The application does not properly handles exceptions. Traceback is enabled thus an attacker can retrieve system details (e.g. webroot path).



Reproducible: Always

Steps to Reproduce:
1. Visit https://bugzilla.mozilla.org/page.cgi?id=bbb

Actual Results:  
Application stack trace is shown:

Traceback:

 at /data/www/bugzilla.mozilla.org/page.cgi line 78
	ModPerl::ROOT::Bugzilla::ModPerl::ResponseHandler::data_www_bugzilla_2emozilla_2eorg_page_2ecgi::handler(...) called at /usr/lib64/perl5/vendor_perl/5.8.8/x86_64-linux-thread-multi/ModPerl/RegistryCooker.pm line 204
	eval {...} called at /usr/lib64/perl5/vendor_perl/5.8.8/x86_64-linux-thread-multi/ModPerl/RegistryCooker.pm line 204
	ModPerl::RegistryCooker::run(...) called at /usr/lib64/perl5/vendor_perl/5.8.8/x86_64-linux-thread-multi/ModPerl/RegistryCooker.pm line 170
	ModPerl::RegistryCooker::default_handler(...) called at /usr/lib64/perl5/vendor_perl/5.8.8/x86_64-linux-thread-multi/ModPerl/Registry.pm line 31
	ModPerl::Registry::handler(...) called at /data/www/bugzilla.mozilla.org/mod_perl.pl line 138
	Bugzilla::ModPerl::ResponseHandler::handler(...) called at -e line 0
	eval {...} called at -e line 0


Expected Results:  
Generic error message
Resetting to upstream as this is not necessarily a BMO issue. 

Reason is that page.cgi uses ThrowCodeError and not the more user friendly ThrowUserError. Technically it is a code error as most people do not manually fill in the id= part of the URL and is instead created by different parts of Bugzilla. But this is not consistent as other places such as attachment.cgi for action= uses ThrowUserError instead. 

One possible solution would be to update ThrowCodeError to use CGI::Carp instead and post stack traces to the web server error log and not the browser. Or make this all configurable by a data/params setting that sets a debug level so that for production systems, the level could be set to 0 or high for a devel system.

dkl
Assignee: nobody → general
Group: core-security
Status: UNCONFIRMED → NEW
Component: General → Bugzilla-General
Ever confirmed: true
Product: bugzilla.mozilla.org → Bugzilla
QA Contact: general → default-qa
Version: other → 4.0
Group: bugzilla-security
If an attacker getting the output of a ThrowCodeError is a useful thing for them, then it seems to me that the right fix is to make ThrowCodeError less useful. Trying to fix Bugzilla so an attacker can never get it to throw a CodeError sounds like a tall order to me!

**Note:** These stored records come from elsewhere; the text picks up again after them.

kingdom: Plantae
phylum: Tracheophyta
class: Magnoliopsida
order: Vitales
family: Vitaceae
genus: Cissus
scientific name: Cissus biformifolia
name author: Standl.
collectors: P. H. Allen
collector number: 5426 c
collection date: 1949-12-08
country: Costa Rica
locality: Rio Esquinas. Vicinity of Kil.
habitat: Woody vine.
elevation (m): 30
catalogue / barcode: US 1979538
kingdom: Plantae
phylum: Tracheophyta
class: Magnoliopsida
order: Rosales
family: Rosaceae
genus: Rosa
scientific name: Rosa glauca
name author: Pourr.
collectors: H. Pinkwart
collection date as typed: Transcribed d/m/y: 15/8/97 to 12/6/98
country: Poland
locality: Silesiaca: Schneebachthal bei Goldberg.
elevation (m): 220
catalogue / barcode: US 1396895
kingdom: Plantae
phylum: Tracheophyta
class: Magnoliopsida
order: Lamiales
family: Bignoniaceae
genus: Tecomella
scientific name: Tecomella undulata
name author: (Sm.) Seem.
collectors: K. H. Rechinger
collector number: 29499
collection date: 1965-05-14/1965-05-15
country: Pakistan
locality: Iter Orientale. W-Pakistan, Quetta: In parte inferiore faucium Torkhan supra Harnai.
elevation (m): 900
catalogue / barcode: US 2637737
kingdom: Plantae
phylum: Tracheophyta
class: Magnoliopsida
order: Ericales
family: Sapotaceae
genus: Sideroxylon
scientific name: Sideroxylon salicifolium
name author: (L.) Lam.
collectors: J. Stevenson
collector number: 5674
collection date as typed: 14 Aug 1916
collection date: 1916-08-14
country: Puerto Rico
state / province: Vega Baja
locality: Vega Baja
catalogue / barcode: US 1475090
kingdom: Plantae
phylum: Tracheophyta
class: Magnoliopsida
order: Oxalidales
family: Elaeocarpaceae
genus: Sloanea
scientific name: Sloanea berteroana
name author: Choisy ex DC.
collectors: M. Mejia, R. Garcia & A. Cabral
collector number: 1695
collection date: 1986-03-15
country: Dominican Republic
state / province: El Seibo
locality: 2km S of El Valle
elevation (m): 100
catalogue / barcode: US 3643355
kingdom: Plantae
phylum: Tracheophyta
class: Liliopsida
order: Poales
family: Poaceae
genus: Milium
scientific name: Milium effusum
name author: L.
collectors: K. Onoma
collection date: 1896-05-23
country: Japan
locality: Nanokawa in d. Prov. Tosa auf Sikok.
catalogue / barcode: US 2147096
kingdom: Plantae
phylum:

I think a "debug" param for Bugzilla is an excellent idea. I'm sure it could be useful in several ways.

Gerv
This is intentional, see the discussion in bug 319140.
Group: bugzilla-security
Status: NEW → RESOLVED
Closed: 13 years ago
Resolution: --- → DUPLICATE
Max WONTFIXed that bug, but he did file bug 382394, which is on the debug param I mentioned. Perhaps the way through is to fix that bug and make this behaviour dependent on the param. dkl: fancy doing that? :-)

Gerv
The stack trace is not a security issue; I have no problem with it always being on. I made sure that the stack trace doesn't show arguments.
From the security perspective, information disclosure via application errors is an issue. Revealing system data helps an adversary to better understand configuration details. In this case, as an absolute path is shown, it can facilitate directory traversal attacks.
(In reply to comment #6)
> From the security perspective, information disclosure via application errors
> is an issue. Revealing system data helps an adversary to better understand
> configuration details. In this case, as an absolute path is shown, it can
> facilitate directory traversal attacks.

  Yes, we understand that, but we feel that that argument sounds like security through obscurity, which we don't support or believe in.